### [Prompt]
Beginning at the top of the data below, restate every line word for word until the line containing "30: (398, 151, 1.03)" has been included, and omit the pictures.
(Dataset records)
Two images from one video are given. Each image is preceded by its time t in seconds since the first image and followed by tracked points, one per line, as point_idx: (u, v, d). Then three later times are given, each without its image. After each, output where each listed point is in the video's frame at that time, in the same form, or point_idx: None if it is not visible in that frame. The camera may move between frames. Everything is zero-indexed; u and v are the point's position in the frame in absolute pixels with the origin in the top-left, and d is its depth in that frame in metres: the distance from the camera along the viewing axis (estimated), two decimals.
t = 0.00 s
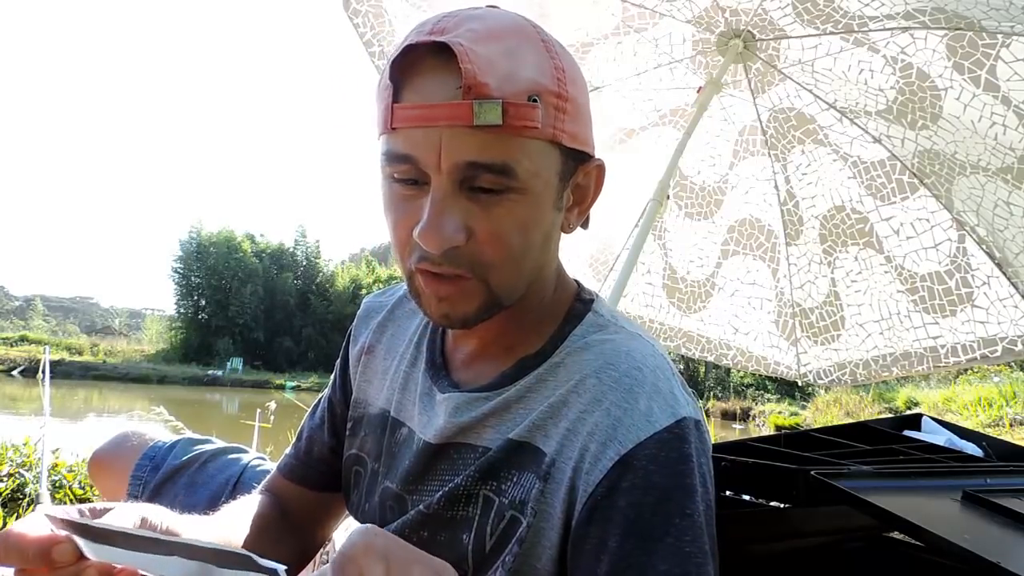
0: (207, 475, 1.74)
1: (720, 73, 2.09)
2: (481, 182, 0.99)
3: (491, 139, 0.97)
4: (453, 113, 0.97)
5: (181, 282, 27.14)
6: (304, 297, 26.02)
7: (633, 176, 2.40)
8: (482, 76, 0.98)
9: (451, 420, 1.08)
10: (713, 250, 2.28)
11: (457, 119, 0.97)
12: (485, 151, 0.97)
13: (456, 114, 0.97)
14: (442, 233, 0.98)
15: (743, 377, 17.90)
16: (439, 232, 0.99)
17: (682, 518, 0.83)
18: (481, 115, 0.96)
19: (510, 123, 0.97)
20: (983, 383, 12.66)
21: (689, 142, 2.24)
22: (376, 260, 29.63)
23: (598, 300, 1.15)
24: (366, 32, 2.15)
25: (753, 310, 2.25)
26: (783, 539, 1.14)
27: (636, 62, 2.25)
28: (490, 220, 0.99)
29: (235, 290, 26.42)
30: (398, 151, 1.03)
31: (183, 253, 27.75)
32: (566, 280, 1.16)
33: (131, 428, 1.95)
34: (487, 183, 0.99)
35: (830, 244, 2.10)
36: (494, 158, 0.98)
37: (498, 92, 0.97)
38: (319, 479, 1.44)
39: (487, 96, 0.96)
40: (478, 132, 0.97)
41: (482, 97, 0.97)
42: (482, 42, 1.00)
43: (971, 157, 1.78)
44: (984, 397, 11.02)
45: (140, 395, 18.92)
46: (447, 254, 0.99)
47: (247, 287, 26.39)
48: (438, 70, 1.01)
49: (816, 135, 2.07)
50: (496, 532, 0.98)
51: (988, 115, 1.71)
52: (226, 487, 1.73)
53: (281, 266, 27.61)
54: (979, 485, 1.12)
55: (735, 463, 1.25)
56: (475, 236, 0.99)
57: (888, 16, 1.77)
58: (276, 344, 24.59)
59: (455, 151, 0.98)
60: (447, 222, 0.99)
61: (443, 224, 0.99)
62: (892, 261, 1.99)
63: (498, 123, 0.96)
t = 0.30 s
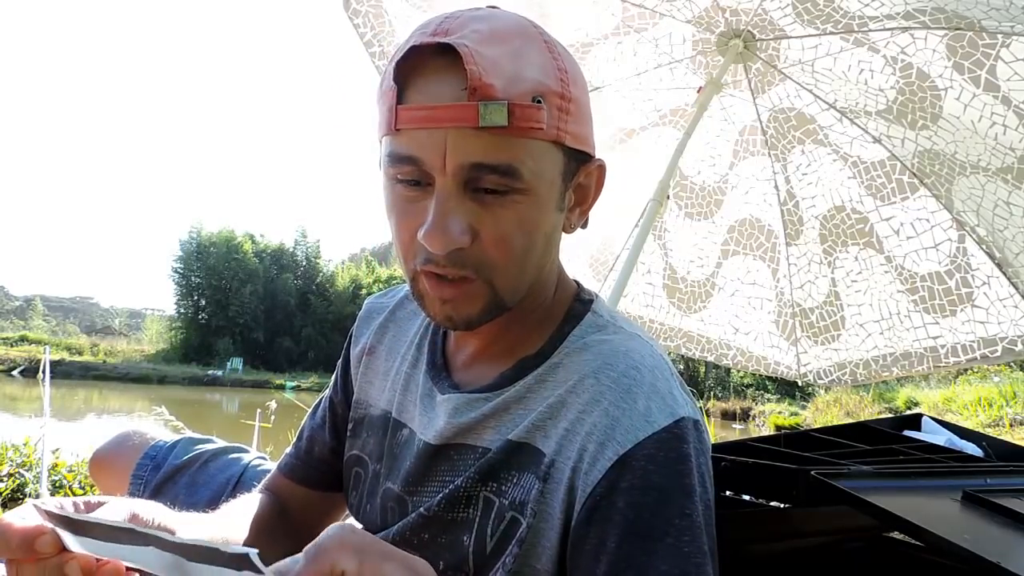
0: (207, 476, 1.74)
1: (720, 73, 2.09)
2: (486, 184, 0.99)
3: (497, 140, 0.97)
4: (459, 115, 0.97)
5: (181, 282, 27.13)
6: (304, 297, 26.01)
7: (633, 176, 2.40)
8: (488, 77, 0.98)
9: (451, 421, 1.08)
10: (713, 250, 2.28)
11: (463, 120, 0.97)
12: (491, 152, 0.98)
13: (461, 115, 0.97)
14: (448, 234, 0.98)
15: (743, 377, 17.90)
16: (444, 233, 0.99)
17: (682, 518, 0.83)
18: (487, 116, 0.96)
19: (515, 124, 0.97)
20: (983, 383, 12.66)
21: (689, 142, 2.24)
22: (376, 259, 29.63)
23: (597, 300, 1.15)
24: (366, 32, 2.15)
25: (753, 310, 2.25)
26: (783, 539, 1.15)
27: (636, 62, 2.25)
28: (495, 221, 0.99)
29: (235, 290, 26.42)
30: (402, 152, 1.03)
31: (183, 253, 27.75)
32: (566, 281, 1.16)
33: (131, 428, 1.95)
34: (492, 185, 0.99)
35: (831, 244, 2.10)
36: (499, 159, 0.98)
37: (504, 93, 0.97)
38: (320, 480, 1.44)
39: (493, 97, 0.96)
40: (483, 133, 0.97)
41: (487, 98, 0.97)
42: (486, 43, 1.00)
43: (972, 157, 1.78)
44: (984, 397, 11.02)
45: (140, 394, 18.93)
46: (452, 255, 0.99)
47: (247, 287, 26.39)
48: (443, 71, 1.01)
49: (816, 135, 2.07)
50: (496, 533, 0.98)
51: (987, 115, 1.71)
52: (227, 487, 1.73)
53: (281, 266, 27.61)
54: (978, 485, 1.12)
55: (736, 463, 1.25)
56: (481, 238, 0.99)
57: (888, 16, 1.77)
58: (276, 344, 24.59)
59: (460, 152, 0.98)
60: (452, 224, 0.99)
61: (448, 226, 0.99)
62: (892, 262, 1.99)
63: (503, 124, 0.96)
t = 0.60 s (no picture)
0: (207, 476, 1.74)
1: (720, 73, 2.09)
2: (484, 183, 0.99)
3: (494, 139, 0.97)
4: (456, 114, 0.97)
5: (181, 282, 27.13)
6: (304, 297, 26.01)
7: (633, 176, 2.40)
8: (485, 76, 0.98)
9: (449, 422, 1.08)
10: (713, 250, 2.28)
11: (460, 119, 0.97)
12: (488, 151, 0.98)
13: (459, 115, 0.97)
14: (445, 233, 0.99)
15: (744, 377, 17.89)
16: (442, 232, 0.99)
17: (680, 518, 0.83)
18: (484, 116, 0.96)
19: (512, 124, 0.97)
20: (983, 383, 12.66)
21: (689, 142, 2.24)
22: (376, 259, 29.63)
23: (595, 300, 1.15)
24: (366, 32, 2.15)
25: (753, 310, 2.25)
26: (784, 539, 1.15)
27: (636, 62, 2.25)
28: (493, 221, 0.99)
29: (235, 290, 26.41)
30: (400, 151, 1.03)
31: (183, 253, 27.74)
32: (563, 281, 1.16)
33: (131, 428, 1.95)
34: (490, 184, 0.99)
35: (831, 244, 2.10)
36: (497, 159, 0.98)
37: (501, 92, 0.97)
38: (319, 481, 1.44)
39: (490, 96, 0.97)
40: (481, 132, 0.97)
41: (485, 97, 0.97)
42: (483, 43, 1.00)
43: (972, 157, 1.78)
44: (984, 397, 11.02)
45: (140, 394, 18.92)
46: (449, 255, 0.99)
47: (247, 287, 26.38)
48: (440, 71, 1.01)
49: (816, 135, 2.07)
50: (494, 534, 0.98)
51: (988, 115, 1.71)
52: (227, 487, 1.73)
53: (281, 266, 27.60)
54: (979, 485, 1.12)
55: (736, 463, 1.25)
56: (478, 238, 0.99)
57: (889, 16, 1.77)
58: (276, 344, 24.58)
59: (458, 151, 0.98)
60: (450, 223, 0.99)
61: (446, 225, 0.99)
62: (892, 262, 1.99)
63: (501, 123, 0.96)
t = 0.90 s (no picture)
0: (206, 478, 1.73)
1: (720, 73, 2.09)
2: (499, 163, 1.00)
3: (509, 117, 0.99)
4: (472, 92, 0.98)
5: (180, 282, 27.12)
6: (304, 297, 26.01)
7: (633, 176, 2.40)
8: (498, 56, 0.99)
9: (444, 421, 1.08)
10: (713, 250, 2.28)
11: (474, 98, 0.98)
12: (503, 129, 0.99)
13: (474, 93, 0.98)
14: (463, 213, 0.99)
15: (743, 377, 17.89)
16: (460, 211, 0.99)
17: (678, 518, 0.82)
18: (499, 93, 0.97)
19: (526, 102, 0.98)
20: (983, 383, 12.66)
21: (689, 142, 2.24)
22: (377, 259, 29.62)
23: (592, 299, 1.15)
24: (366, 32, 2.15)
25: (753, 310, 2.25)
26: (783, 539, 1.15)
27: (636, 62, 2.25)
28: (508, 201, 1.00)
29: (235, 290, 26.40)
30: (413, 135, 1.03)
31: (183, 253, 27.75)
32: (562, 280, 1.16)
33: (132, 428, 1.96)
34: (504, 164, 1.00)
35: (830, 244, 2.10)
36: (511, 137, 0.99)
37: (514, 71, 0.99)
38: (319, 479, 1.44)
39: (504, 75, 0.98)
40: (496, 109, 0.98)
41: (499, 75, 0.98)
42: (491, 28, 1.02)
43: (972, 157, 1.78)
44: (984, 397, 11.01)
45: (139, 394, 18.91)
46: (467, 235, 0.99)
47: (247, 287, 26.37)
48: (450, 54, 1.02)
49: (816, 135, 2.07)
50: (491, 533, 0.98)
51: (988, 115, 1.71)
52: (226, 489, 1.71)
53: (281, 266, 27.60)
54: (979, 485, 1.12)
55: (736, 464, 1.25)
56: (494, 217, 0.99)
57: (888, 16, 1.77)
58: (276, 344, 24.58)
59: (473, 130, 0.99)
60: (467, 203, 0.99)
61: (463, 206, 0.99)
62: (892, 261, 1.99)
63: (516, 99, 0.98)
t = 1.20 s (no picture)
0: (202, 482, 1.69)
1: (720, 73, 2.09)
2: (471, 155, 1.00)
3: (478, 110, 0.99)
4: (440, 87, 0.98)
5: (180, 282, 27.12)
6: (304, 297, 26.01)
7: (633, 176, 2.41)
8: (465, 51, 1.00)
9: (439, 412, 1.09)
10: (713, 249, 2.29)
11: (443, 92, 0.99)
12: (472, 121, 0.99)
13: (442, 87, 0.98)
14: (436, 204, 0.98)
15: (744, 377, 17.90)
16: (433, 203, 0.98)
17: (671, 518, 0.83)
18: (467, 86, 0.98)
19: (494, 94, 0.99)
20: (984, 383, 12.66)
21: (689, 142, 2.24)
22: (377, 259, 29.61)
23: (588, 297, 1.16)
24: (366, 32, 2.15)
25: (753, 310, 2.25)
26: (783, 539, 1.15)
27: (636, 62, 2.25)
28: (481, 191, 1.00)
29: (236, 290, 26.40)
30: (387, 133, 1.04)
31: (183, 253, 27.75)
32: (556, 275, 1.17)
33: (131, 428, 1.93)
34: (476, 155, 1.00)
35: (831, 244, 2.11)
36: (481, 128, 1.00)
37: (482, 65, 1.00)
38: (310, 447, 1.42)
39: (471, 69, 0.99)
40: (464, 102, 0.99)
41: (466, 70, 0.99)
42: (458, 26, 1.03)
43: (972, 157, 1.78)
44: (984, 397, 11.01)
45: (140, 394, 18.91)
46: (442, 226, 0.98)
47: (247, 287, 26.37)
48: (420, 53, 1.03)
49: (816, 135, 2.07)
50: (486, 534, 0.98)
51: (988, 115, 1.71)
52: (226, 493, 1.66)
53: (281, 266, 27.59)
54: (978, 485, 1.12)
55: (737, 464, 1.25)
56: (468, 207, 0.99)
57: (889, 16, 1.77)
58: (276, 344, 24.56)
59: (443, 123, 1.00)
60: (440, 193, 0.99)
61: (436, 197, 0.98)
62: (892, 261, 1.99)
63: (483, 92, 0.99)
(End Dataset records)
### [Task output]
Two images from one video are given. Each image is preceded by its time t in seconds since the first image and followed by tracked points, one per line, as point_idx: (u, v, d). Then three later times are given, each without its image. After each, output where each listed point is in the video's frame at that time, in the same form, or point_idx: None if it is not visible in that frame. The camera may move between frames. Everything is zero-indexed; u and v are the point's position in the frame in absolute pixels with the origin in the top-left, and d is its depth in that frame in metres: the distance from the camera along the viewing axis (estimated), two decimals.
t = 0.00 s
0: (207, 475, 1.74)
1: (720, 73, 2.09)
2: (481, 182, 0.99)
3: (491, 139, 0.97)
4: (453, 113, 0.97)
5: (181, 282, 27.14)
6: (304, 297, 26.02)
7: (633, 176, 2.40)
8: (482, 76, 0.98)
9: (451, 420, 1.08)
10: (713, 250, 2.28)
11: (457, 119, 0.97)
12: (485, 151, 0.97)
13: (456, 114, 0.97)
14: (442, 233, 0.98)
15: (743, 377, 17.90)
16: (439, 232, 0.99)
17: (682, 518, 0.83)
18: (481, 115, 0.96)
19: (510, 123, 0.97)
20: (983, 383, 12.66)
21: (689, 142, 2.24)
22: (376, 260, 29.63)
23: (598, 300, 1.15)
24: (366, 32, 2.15)
25: (753, 310, 2.25)
26: (783, 539, 1.14)
27: (636, 62, 2.25)
28: (490, 220, 0.99)
29: (235, 290, 26.42)
30: (398, 151, 1.03)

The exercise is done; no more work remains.